It's not every day that I find myself so invested in the characters of a history book that I stay up way past my bed time to find out what happens next, but that's exactly what happened when I read the new book by today's guest, Dr. Charlotte Brooks.
Charlotte is a professor of history at Baruch College, which is part of the City University of New York, or CUNY, system. She is a scholar of race, immigration, and urban history, and is especially known for her work on Chinese American history. She is the author of four books. Her first three books were more aimed at an academic audience, but for her fourth book she wanted to try something a little different. The book that resulted is The Moys of New York and Shanghai: One Family's Extraordinary Journey Through War and Revolution.
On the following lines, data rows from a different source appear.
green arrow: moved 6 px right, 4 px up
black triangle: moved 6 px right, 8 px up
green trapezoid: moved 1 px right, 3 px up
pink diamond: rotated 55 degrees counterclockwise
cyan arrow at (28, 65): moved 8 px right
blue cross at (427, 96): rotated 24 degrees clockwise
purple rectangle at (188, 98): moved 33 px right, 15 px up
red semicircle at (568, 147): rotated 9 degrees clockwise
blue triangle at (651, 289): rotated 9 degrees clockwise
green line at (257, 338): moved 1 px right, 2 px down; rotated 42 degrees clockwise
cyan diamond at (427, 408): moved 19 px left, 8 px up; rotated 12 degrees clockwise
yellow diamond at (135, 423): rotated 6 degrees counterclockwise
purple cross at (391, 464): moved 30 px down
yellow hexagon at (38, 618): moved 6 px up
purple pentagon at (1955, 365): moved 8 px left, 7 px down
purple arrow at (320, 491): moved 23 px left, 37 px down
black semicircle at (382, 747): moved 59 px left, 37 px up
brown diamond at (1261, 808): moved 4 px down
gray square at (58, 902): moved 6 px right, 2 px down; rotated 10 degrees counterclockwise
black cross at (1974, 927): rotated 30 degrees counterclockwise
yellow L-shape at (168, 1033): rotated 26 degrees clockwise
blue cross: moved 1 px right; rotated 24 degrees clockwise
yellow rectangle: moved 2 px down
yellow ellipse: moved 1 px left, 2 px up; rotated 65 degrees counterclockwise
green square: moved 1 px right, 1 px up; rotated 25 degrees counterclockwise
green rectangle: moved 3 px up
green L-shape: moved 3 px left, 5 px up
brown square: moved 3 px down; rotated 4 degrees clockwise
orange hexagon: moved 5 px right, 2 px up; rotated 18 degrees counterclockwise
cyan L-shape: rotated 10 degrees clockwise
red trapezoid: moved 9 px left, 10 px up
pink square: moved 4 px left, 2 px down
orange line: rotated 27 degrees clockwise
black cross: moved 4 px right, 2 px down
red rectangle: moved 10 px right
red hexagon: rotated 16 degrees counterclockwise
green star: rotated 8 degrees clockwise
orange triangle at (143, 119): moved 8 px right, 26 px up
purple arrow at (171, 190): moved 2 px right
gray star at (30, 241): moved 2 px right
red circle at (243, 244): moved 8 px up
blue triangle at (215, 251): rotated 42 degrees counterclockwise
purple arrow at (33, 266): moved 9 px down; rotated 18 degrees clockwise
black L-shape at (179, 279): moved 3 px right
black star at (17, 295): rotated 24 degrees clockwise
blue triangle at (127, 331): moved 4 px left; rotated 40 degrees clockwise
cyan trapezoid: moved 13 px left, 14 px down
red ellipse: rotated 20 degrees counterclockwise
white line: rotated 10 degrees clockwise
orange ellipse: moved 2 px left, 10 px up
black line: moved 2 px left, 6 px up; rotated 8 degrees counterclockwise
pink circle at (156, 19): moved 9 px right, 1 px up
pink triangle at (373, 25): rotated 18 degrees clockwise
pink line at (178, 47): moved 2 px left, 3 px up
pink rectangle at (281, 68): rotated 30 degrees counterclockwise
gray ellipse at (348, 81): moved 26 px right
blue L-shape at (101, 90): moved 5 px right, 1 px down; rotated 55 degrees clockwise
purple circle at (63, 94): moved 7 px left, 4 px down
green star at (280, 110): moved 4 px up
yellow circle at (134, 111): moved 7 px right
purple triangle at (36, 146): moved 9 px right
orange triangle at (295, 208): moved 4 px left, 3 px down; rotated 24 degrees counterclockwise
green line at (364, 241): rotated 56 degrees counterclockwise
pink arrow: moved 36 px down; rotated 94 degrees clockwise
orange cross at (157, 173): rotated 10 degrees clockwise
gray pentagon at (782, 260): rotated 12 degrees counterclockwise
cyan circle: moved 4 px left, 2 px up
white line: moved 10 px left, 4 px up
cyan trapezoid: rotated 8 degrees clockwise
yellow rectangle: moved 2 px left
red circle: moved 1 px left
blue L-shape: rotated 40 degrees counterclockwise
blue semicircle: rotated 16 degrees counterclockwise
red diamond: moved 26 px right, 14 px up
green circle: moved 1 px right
It's a group biography that tells the stories of six siblings, born to Chinese immigrant parents, and how they challenged the limitations and racism they faced in the United States, how many of them sought opportunities in China, and the ways they navigated the tumultuous world in which they lived in both countries in the first half of the 20th century.
They are fascinating characters, but Charlotte uses them to give us a window into the history of an entire generation of Chinese American families that many Americans know little about. I talked with Charlotte about what finally motivated her to write the book that she had been dreaming about, as well as what it was like to work with the Moy descendants, how her narrative makes the siblings so compelling, and why it was still a tough sell as a trade book.